Pull out every line of the rows that contains the string "Developers", matching uppercase and lowercase letters exactly.

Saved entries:
——————

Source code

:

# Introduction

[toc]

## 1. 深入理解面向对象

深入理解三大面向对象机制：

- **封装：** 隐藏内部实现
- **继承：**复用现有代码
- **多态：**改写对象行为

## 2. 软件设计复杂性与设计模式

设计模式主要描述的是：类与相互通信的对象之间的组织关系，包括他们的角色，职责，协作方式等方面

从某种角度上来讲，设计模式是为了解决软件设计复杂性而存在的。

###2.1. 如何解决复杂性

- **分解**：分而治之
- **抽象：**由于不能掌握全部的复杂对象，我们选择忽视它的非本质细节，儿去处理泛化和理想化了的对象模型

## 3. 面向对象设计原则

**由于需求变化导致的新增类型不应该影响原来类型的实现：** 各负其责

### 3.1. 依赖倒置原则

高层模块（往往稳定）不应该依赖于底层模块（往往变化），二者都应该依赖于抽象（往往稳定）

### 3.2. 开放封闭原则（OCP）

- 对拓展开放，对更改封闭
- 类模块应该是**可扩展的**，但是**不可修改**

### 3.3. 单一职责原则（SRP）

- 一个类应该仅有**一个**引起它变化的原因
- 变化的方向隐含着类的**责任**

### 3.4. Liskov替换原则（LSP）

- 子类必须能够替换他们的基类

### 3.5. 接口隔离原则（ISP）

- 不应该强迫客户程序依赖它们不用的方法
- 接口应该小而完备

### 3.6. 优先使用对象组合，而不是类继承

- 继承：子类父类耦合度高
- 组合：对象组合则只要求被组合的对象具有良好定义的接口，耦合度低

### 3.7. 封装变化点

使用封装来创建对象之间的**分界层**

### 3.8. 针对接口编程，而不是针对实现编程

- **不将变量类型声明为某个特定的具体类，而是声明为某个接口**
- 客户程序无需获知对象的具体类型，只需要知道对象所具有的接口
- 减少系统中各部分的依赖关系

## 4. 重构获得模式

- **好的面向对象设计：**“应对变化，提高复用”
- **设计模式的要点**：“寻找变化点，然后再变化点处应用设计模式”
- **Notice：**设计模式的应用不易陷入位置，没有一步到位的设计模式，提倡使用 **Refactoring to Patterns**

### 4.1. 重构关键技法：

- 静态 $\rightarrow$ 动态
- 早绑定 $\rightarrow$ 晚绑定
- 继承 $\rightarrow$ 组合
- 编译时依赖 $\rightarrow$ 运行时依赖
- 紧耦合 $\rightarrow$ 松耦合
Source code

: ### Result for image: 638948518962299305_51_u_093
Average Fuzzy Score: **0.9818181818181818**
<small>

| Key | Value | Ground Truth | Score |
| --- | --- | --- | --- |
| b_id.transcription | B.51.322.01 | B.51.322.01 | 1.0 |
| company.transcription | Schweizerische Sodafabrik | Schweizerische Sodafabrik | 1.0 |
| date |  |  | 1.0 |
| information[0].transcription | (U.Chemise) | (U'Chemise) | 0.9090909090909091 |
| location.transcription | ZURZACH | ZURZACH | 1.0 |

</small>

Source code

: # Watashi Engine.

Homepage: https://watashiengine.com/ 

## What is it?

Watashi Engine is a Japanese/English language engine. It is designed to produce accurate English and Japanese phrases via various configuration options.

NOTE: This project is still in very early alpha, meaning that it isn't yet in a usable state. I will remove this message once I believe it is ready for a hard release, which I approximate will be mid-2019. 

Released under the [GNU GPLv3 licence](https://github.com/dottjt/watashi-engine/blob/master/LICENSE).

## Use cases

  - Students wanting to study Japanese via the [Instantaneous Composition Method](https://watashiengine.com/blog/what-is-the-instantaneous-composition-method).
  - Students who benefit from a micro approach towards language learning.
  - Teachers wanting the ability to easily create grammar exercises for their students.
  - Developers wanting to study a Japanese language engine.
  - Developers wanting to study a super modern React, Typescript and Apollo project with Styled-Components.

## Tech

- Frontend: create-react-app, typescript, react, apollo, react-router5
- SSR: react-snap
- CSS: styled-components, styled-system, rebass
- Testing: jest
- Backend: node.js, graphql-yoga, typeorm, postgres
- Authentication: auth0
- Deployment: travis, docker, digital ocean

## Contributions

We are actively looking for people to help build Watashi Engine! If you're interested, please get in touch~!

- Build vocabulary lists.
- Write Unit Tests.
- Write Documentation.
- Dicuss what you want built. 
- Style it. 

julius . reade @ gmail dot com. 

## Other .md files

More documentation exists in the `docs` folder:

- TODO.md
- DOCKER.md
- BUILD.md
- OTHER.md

——————

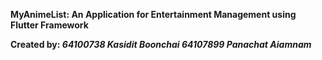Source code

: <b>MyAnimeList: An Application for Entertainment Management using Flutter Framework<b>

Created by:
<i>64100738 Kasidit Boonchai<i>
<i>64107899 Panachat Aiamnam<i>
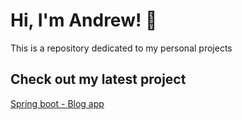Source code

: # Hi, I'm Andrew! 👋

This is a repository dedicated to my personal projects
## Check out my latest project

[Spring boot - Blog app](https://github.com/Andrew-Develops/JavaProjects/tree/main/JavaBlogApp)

——————

=== Answer to this exercise ===
  - Developers wanting to study a Japanese language engine.
  - Developers wanting to study a super modern React, Typescript and Apollo project with Styled-Components.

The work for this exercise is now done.